The Mozambican NGO CIP said this Wednesday that there are “clear signs” of the violence that occurred on Sunday during the repeat of the municipal elections in Nacala Porto, given the “clear gap” between the Renamo leadership and the bases in that municipality.
“EPK [Escola Primária e Completa] Murupelane in Nacala Porto, where some polling stations will repeat the election, was set on fire by unknown assailants early this Wednesday morning. The information was confirmed by local residents and the Murupelane district secretary,” said the Center for Public Integrity (CIP), which monitored the sixth local elections on October 11 and the counting process across the country.
“There are strong indications that extreme violence may occur in Nacala Porto,” the non-governmental organization (NGO) said in a bulletin on the electoral process released today.
He adds that “there is a clear divide between the leadership” of the Mozambican National Resistance (Renamo, the largest opposition party) in Maputo “with its bases in Nacala Porto,” a city in Nampula province.
Renamo in Nacala Porto has already decided that there will be no elections and is asking neighbors of the school where the vote will be repeated to leave on the 10th. This decision contradicts the instructions of Renamo at the central level,” CIP notes.

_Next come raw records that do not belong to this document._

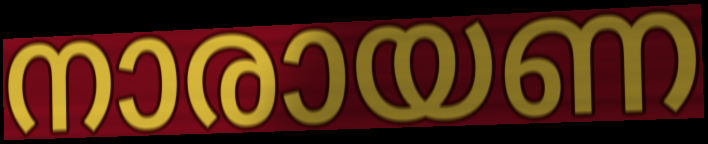
നാരായണ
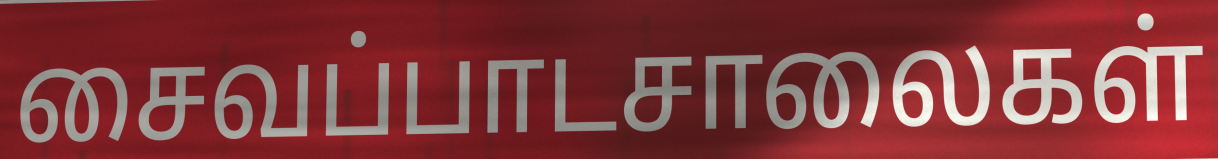
சைவப்பாடசாலைகள்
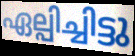
ഏല്പിച്ചിട്ടു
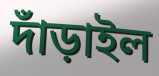
দাঁড়াইল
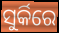
ସୁର୍କିରେ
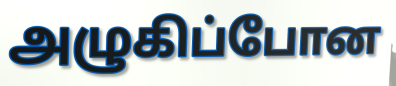
அழுகிப்போன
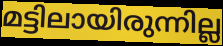
മട്ടിലായിരുന്നില്ല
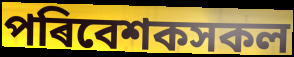
পৰিবেশকসকল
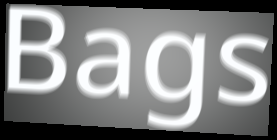
Bags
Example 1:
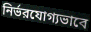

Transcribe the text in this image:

নির্ভরযোগ্যভাবে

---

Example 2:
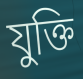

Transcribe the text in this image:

যুক্তি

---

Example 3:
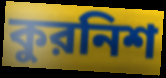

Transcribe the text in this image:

কুরনিশ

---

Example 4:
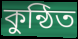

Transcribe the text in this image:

কুন্ঠিত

At the local level, party leaders understand that repeating the vote in this assembly will legitimize the remaining electoral process in the municipality, which is highly controversial.
Faced with the situation in Nacala Porto, Mozambican National Electoral Commission (CNE) spokesman Paulo Quinica assured that “the elections will take place” at that polling station this Sunday.

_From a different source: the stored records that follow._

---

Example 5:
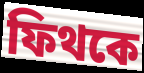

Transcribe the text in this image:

ফিথকে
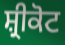
ਸ਼੍ਰੀਕੋਟ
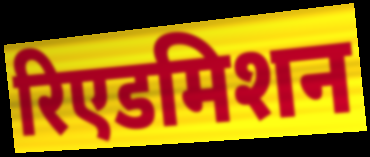
रिएडमिशन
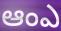
ఆంఎ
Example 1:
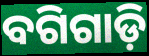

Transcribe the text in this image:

ବଗିଗାଡ଼ି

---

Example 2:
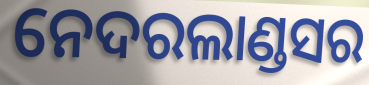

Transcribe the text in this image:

“It was just a room that was sabotaged, tires were burned there. Voting may take place in the same room on the 10th,” Quinica said, speaking to reporters, guaranteeing: “Burning the room is sabotage.”

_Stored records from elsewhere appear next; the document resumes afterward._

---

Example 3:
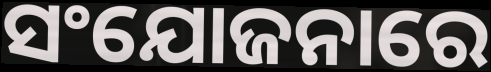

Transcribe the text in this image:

ସଂଯୋଜନାରେ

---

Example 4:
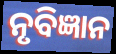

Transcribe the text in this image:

ନୃବିଜ୍ଞାନ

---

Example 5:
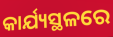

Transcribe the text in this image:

କାର୍ଯ୍ୟସ୍ଥଳରେ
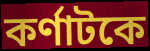
কর্ণাটকে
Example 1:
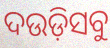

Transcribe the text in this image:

ଦଉଡ଼ିସବୁ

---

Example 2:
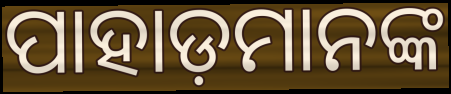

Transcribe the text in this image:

ପାହାଡ଼ମାନଙ୍କ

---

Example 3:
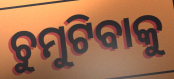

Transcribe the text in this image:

ଚୁମୁଟିବାକୁ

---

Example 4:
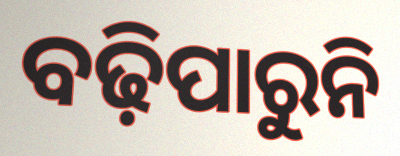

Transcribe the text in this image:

ବଢ଼ିପାରୁନି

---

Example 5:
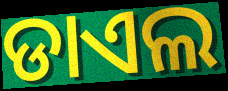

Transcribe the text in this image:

ଡାଏଲ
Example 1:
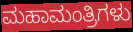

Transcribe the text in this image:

ಮಹಾಮಂತ್ರಿಗಳು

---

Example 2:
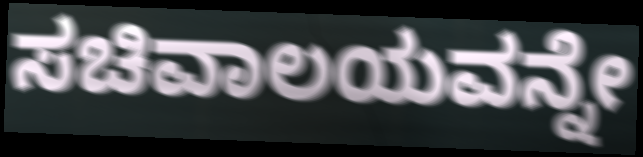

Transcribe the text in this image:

ಸಚಿವಾಲಯವನ್ನೇ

On 24 November, the Constitutional Council of Mozambique declared the Mozambican Liberation Front (Frelimo) the winner of the 11 October municipal elections in 56 municipalities against the 64 previously declared by the CNE, with Renamo winning four, and ordered the elections to be repeated in four more countries.
By the same decree, this body decided “not to recognize the validity of the elections due to the invalidity of all the votes held in the municipality of Marromeu, province of Sofala, and also “not to recognize the elections as valid and to order the voting to be repeated.” “In two polling stations in Nacala Porto with a total of 12,893 voters, in three assemblies in Milange with a total of 2,397 voters and in four assemblies in Gurue with 5,747 voters.
Voting will take place throughout the day on Sunday, December 10, in accordance with the call approved by the Council of Ministers.
In total, the CNE plans to recruit 525 constituency members, 300 of whom will be selected after a public competition and the remaining 225 will be nominated by political parties.
According to the CNE, the re-election will cost 41 million metics (595 thousand euros), will be held in 75 polling stations, of which 18 in Nacala Porto (province of Nampula), three in Milange and 13 in Gurue (Zambezia) and in all 41 tables in Marromeu (Sofala).
Mozambique’s sixth local elections continue to be heavily criticized by various opposition parties and civil society, who have denounced “mega-rigging” of ballots, with particular emphasis on notification fraud, with some district court decisions acknowledging irregularities in the process. .
The main opposition party has organized marches to challenge the October 11 election results, uniting thousands of people in different parts of the country to demand the “restoration of electoral truth,” and has already filed several criminal cases, particularly against Council judges. Constitutional and agents of the electoral process.